Pour son troisième album, le membre de la Gangstarr Foundation continue d’évoluer dans l’ombre du rap game, car c’est là, dans l’envers du décor que se dissimule la réalité des choses. Complété par des productions de Primo, MoSS et des invités comme Termanology et Freddy Foxx, Otherside of the Game est certainement le meilleur disque de la discographie de Big Shug. For real.

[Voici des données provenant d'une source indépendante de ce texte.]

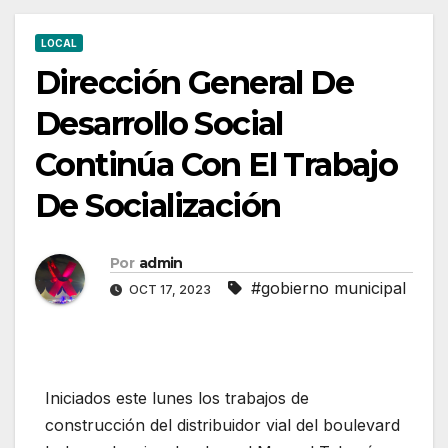
LOCAL
Dirección General De
Desarrollo Social
Continúa Con El Trabajo
De Socialización
Por
admin
#gobierno municipal
OCT 17, 2023
Iniciados este lunes los trabajos de
construcción del distribuidor vial del boulevard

DJ Premier a toujours été le garant de la viabilité de Big Shug en tant qu’artiste rappeur. Et puisqu’il s’agit de Big Shug, Primo lui met à disposition des beats peu habituels de sa part, tout du moins qui change de sa bonne vieille recette jamais dépassée. Tout en gardant en rusticité, il apporte de la froideur et de l’obscurité sur « Soundcheck » et un peu de suspens avec « When I Strike », où l’on entend Big Shug chanter par-dessus des scratches des M.O.P. « Like a Muhfucka » n’est pas non plus une grosse prod comme on a l’habitude d’entendre, Primo cherche plus l’adéquation pour cet égotrip, de même que pour « My Boston » avec Singapore Kane et surtout Termanology qui lui vole la vedette le temps d’un couplet. On regrettera aussi que « Militant Soldier II » ne percute pas autant qu’un volet de « The Militia ». Difficile de faire mieux il faut dire. C’est loin du niveau d’un cru des Gangstarr, faut pas rêver, ça n’arrivera jamais. Ce qui n’empêche pas Otherside of the Game de receler de bons titres, tels que « What It Means » avec le monstrueux Lil Fame des M.O.P., le soulful « Lonely Heart » et le tranquille « Keep Callin Me ».

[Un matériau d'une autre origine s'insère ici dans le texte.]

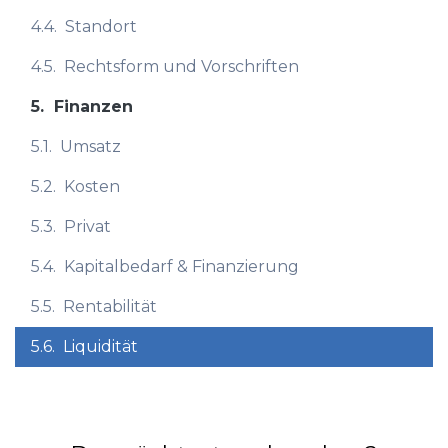
4.4.
Standort
4.5.
Rechtsform und Vorschriften
5.
Finanzen
5.1.
Umsatz
5.2.
Kosten
5.3.
Privat
5.4.
Kapitalbedarf & Finanzierung
5.5.
Rentabilität
5.6.
Liquidität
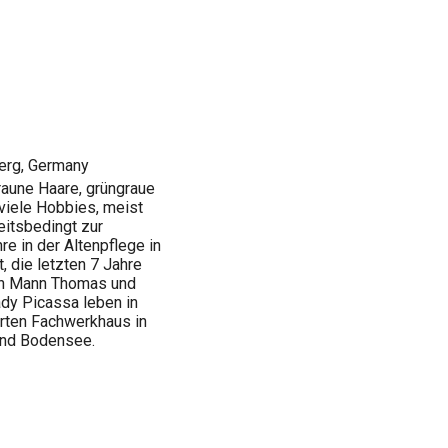
erg, Germany
braune Haare, grüngraue
 viele Hobbies, meist
eitsbedingt zur
re in der Altenpflege in
 die letzten 7 Jahre
ein Mann Thomas und
ady Picassa leben in
erten Fachwerkhaus in
und Bodensee.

Big Shug parle de sa vie dans les ghettos durant son adolescence (à découvrir sur « Murdapan », track sur laquelle il profite pour faire une dédicace à Pimp C), de « real niggaz » qui tentent de survivre dans un milieu hostile où la loi du plus fort est toujours la meilleure. Pourtant, il n’est pas question de gangsta rap dont fantasme les jeunes incultes en matière de rap, c’est bel et bien du hip-hop de rue (comme qui dirait), qui raconte en des termes crus les conditions de vie des blacks dans les banlieues défavorisées, souvent dictée par la violence, la drogue et les coups de feu (« 123 Bang » avec la participation notable de Freddy Fox, « Young Death »). Shug est la vraie définition de ‘real’, pas comme ce rigolo de Plies.